To-do item: Return all of the data exactly, with nothing left out but the pictures.

Dataset excerpts:
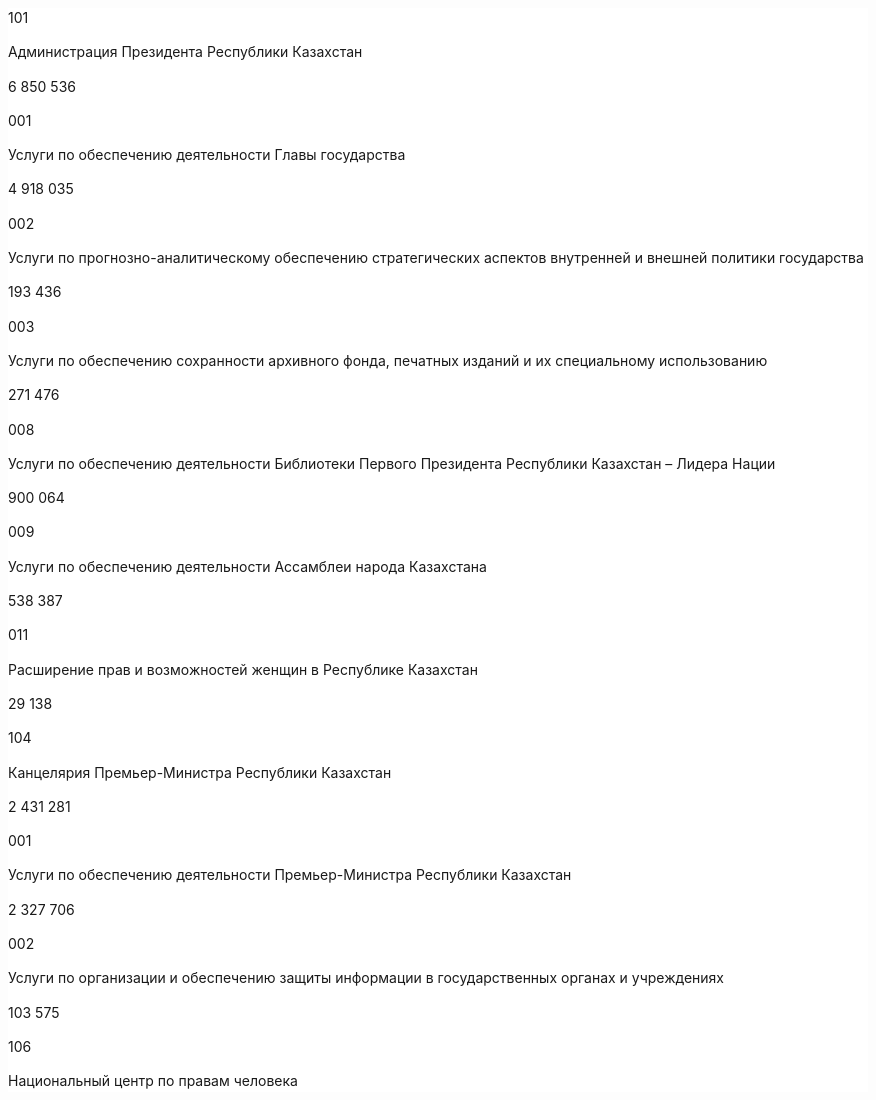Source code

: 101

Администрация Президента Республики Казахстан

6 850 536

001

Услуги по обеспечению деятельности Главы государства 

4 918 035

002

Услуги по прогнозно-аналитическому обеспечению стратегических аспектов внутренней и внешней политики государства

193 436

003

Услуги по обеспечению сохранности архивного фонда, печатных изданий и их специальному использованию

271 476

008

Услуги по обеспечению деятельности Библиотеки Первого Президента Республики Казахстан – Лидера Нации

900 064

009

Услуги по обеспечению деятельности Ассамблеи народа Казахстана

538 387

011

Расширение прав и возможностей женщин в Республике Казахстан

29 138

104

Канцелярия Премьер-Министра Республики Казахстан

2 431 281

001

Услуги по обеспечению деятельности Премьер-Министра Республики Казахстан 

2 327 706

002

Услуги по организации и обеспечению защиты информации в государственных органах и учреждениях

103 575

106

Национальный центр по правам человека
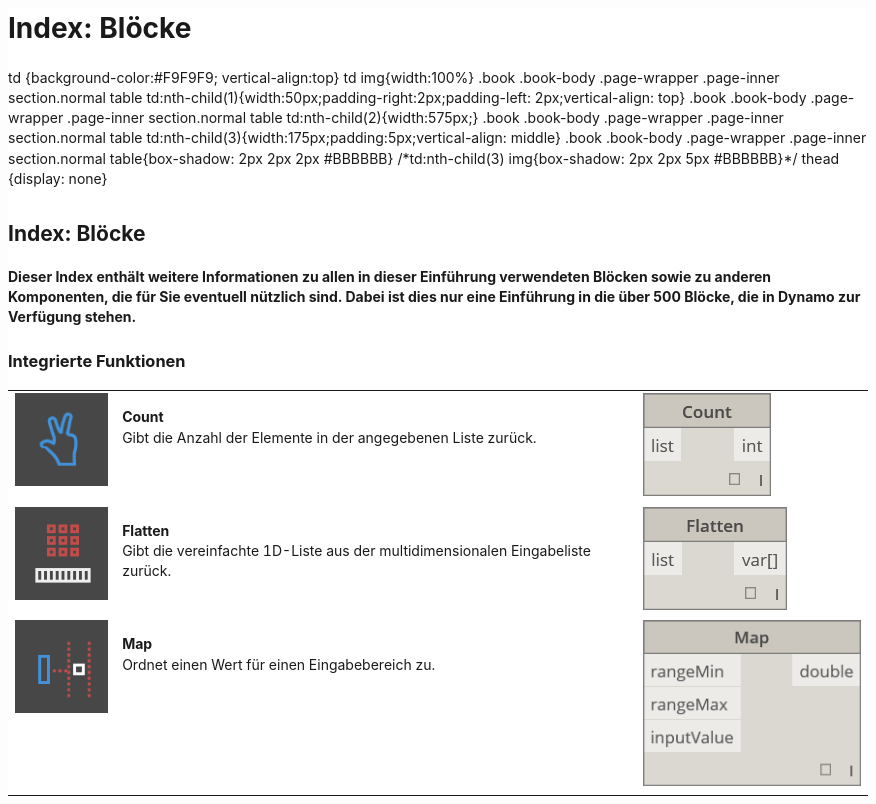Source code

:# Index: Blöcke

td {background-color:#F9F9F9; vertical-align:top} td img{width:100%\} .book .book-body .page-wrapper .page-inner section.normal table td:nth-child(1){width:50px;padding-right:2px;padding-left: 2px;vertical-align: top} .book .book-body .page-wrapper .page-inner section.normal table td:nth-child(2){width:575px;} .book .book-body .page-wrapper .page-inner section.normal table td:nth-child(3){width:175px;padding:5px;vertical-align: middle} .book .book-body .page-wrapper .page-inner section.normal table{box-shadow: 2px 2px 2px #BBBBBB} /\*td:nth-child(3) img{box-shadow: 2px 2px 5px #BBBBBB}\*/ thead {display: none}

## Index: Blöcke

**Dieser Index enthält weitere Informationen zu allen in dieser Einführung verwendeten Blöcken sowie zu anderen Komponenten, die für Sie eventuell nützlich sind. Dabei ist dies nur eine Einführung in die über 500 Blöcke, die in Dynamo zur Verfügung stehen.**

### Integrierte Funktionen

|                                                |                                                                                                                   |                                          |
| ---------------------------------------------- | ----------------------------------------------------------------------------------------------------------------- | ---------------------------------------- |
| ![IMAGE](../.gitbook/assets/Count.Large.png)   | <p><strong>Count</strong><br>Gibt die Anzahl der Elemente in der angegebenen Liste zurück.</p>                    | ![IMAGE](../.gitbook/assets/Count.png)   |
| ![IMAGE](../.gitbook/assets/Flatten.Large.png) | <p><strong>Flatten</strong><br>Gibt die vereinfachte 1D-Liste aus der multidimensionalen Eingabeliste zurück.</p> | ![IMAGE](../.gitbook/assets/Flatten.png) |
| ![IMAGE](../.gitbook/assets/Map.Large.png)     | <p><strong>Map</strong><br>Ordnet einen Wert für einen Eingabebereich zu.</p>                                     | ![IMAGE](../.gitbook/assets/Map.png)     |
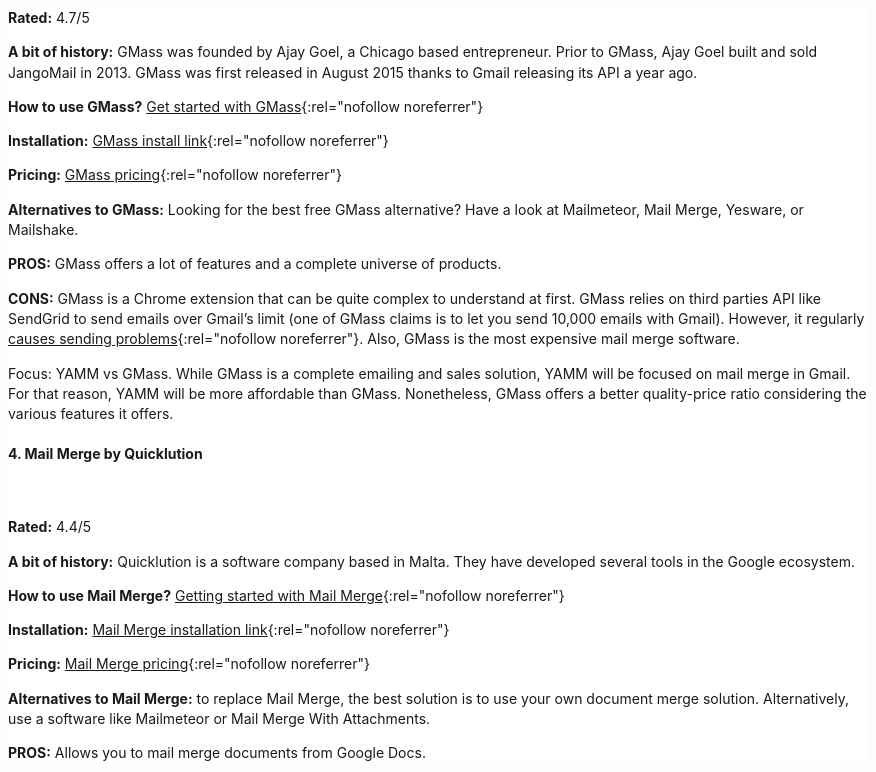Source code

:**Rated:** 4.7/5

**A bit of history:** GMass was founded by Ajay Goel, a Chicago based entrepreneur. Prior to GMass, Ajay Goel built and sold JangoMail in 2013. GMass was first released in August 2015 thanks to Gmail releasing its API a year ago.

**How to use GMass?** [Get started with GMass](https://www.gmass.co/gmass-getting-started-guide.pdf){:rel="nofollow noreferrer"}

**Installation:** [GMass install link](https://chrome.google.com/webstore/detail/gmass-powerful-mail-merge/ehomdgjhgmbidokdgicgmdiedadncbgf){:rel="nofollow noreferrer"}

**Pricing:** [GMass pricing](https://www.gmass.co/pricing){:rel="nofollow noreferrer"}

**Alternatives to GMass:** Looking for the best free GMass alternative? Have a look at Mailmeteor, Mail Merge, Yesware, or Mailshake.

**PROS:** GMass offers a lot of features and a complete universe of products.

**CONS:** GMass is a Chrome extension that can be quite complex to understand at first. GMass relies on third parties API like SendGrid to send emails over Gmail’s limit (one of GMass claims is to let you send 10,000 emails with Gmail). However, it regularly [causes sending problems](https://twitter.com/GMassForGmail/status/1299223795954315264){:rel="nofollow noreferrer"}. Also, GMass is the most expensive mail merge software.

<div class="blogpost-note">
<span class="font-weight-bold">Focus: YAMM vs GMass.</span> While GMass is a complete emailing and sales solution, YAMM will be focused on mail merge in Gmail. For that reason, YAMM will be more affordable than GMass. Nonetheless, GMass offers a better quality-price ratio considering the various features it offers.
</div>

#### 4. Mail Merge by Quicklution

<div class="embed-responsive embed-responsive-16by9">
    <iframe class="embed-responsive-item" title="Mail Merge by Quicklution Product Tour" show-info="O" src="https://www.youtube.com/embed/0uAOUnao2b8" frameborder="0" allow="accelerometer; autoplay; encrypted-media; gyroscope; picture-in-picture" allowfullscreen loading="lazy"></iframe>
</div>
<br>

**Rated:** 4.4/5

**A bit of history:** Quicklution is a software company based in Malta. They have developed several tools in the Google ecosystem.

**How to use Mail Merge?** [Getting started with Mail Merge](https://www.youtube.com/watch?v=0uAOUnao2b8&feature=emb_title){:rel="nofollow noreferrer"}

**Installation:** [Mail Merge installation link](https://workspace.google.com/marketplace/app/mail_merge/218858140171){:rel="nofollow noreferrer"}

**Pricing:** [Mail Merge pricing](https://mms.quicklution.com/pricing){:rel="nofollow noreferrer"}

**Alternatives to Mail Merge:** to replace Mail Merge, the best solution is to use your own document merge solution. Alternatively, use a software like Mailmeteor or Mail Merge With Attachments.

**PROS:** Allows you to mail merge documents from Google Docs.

Expected answer:
Source code

: 101

Администрация Президента Республики Казахстан

6 850 536

001

Услуги по обеспечению деятельности Главы государства 

4 918 035

002

Услуги по прогнозно-аналитическому обеспечению стратегических аспектов внутренней и внешней политики государства

193 436

003

Услуги по обеспечению сохранности архивного фонда, печатных изданий и их специальному использованию

271 476

008

Услуги по обеспечению деятельности Библиотеки Первого Президента Республики Казахстан – Лидера Нации

900 064

009

Услуги по обеспечению деятельности Ассамблеи народа Казахстана

538 387

011

Расширение прав и возможностей женщин в Республике Казахстан

29 138

104

Канцелярия Премьер-Министра Республики Казахстан

2 431 281

001

Услуги по обеспечению деятельности Премьер-Министра Республики Казахстан 

2 327 706

002

Услуги по организации и обеспечению защиты информации в государственных органах и учреждениях

103 575

106

Национальный центр по правам человека
Source code

:# Index: Blöcke

td {background-color:#F9F9F9; vertical-align:top} td img{width:100%\} .book .book-body .page-wrapper .page-inner section.normal table td:nth-child(1){width:50px;padding-right:2px;padding-left: 2px;vertical-align: top} .book .book-body .page-wrapper .page-inner section.normal table td:nth-child(2){width:575px;} .book .book-body .page-wrapper .page-inner section.normal table td:nth-child(3){width:175px;padding:5px;vertical-align: middle} .book .book-body .page-wrapper .page-inner section.normal table{box-shadow: 2px 2px 2px #BBBBBB} /\*td:nth-child(3) img{box-shadow: 2px 2px 5px #BBBBBB}\*/ thead {display: none}

## Index: Blöcke

**Dieser Index enthält weitere Informationen zu allen in dieser Einführung verwendeten Blöcken sowie zu anderen Komponenten, die für Sie eventuell nützlich sind. Dabei ist dies nur eine Einführung in die über 500 Blöcke, die in Dynamo zur Verfügung stehen.**

### Integrierte Funktionen

|                                                |                                                                                                                   |                                          |
| ---------------------------------------------- | ----------------------------------------------------------------------------------------------------------------- | ---------------------------------------- |
| ![IMAGE](../.gitbook/assets/Count.Large.png)   | <p><strong>Count</strong><br>Gibt die Anzahl der Elemente in der angegebenen Liste zurück.</p>                    | ![IMAGE](../.gitbook/assets/Count.png)   |
| ![IMAGE](../.gitbook/assets/Flatten.Large.png) | <p><strong>Flatten</strong><br>Gibt die vereinfachte 1D-Liste aus der multidimensionalen Eingabeliste zurück.</p> | ![IMAGE](../.gitbook/assets/Flatten.png) |
| ![IMAGE](../.gitbook/assets/Map.Large.png)     | <p><strong>Map</strong><br>Ordnet einen Wert für einen Eingabebereich zu.</p>                                     | ![IMAGE](../.gitbook/assets/Map.png)     |
Source code

:**Rated:** 4.7/5

**A bit of history:** GMass was founded by Ajay Goel, a Chicago based entrepreneur. Prior to GMass, Ajay Goel built and sold JangoMail in 2013. GMass was first released in August 2015 thanks to Gmail releasing its API a year ago.

**How to use GMass?** [Get started with GMass](https://www.gmass.co/gmass-getting-started-guide.pdf){:rel="nofollow noreferrer"}

**Installation:** [GMass install link](https://chrome.google.com/webstore/detail/gmass-powerful-mail-merge/ehomdgjhgmbidokdgicgmdiedadncbgf){:rel="nofollow noreferrer"}

**Pricing:** [GMass pricing](https://www.gmass.co/pricing){:rel="nofollow noreferrer"}

**Alternatives to GMass:** Looking for the best free GMass alternative? Have a look at Mailmeteor, Mail Merge, Yesware, or Mailshake.

**PROS:** GMass offers a lot of features and a complete universe of products.

**CONS:** GMass is a Chrome extension that can be quite complex to understand at first. GMass relies on third parties API like SendGrid to send emails over Gmail’s limit (one of GMass claims is to let you send 10,000 emails with Gmail). However, it regularly [causes sending problems](https://twitter.com/GMassForGmail/status/1299223795954315264){:rel="nofollow noreferrer"}. Also, GMass is the most expensive mail merge software.

<div class="blogpost-note">
<span class="font-weight-bold">Focus: YAMM vs GMass.</span> While GMass is a complete emailing and sales solution, YAMM will be focused on mail merge in Gmail. For that reason, YAMM will be more affordable than GMass. Nonetheless, GMass offers a better quality-price ratio considering the various features it offers.
</div>

#### 4. Mail Merge by Quicklution

<div class="embed-responsive embed-responsive-16by9">
    <iframe class="embed-responsive-item" title="Mail Merge by Quicklution Product Tour" show-info="O" src="https://www.youtube.com/embed/0uAOUnao2b8" frameborder="0" allow="accelerometer; autoplay; encrypted-media; gyroscope; picture-in-picture" allowfullscreen loading="lazy"></iframe>
</div>
<br>

**Rated:** 4.4/5

**A bit of history:** Quicklution is a software company based in Malta. They have developed several tools in the Google ecosystem.

**How to use Mail Merge?** [Getting started with Mail Merge](https://www.youtube.com/watch?v=0uAOUnao2b8&feature=emb_title){:rel="nofollow noreferrer"}

**Installation:** [Mail Merge installation link](https://workspace.google.com/marketplace/app/mail_merge/218858140171){:rel="nofollow noreferrer"}

**Pricing:** [Mail Merge pricing](https://mms.quicklution.com/pricing){:rel="nofollow noreferrer"}

**Alternatives to Mail Merge:** to replace Mail Merge, the best solution is to use your own document merge solution. Alternatively, use a software like Mailmeteor or Mail Merge With Attachments.

**PROS:** Allows you to mail merge documents from Google Docs.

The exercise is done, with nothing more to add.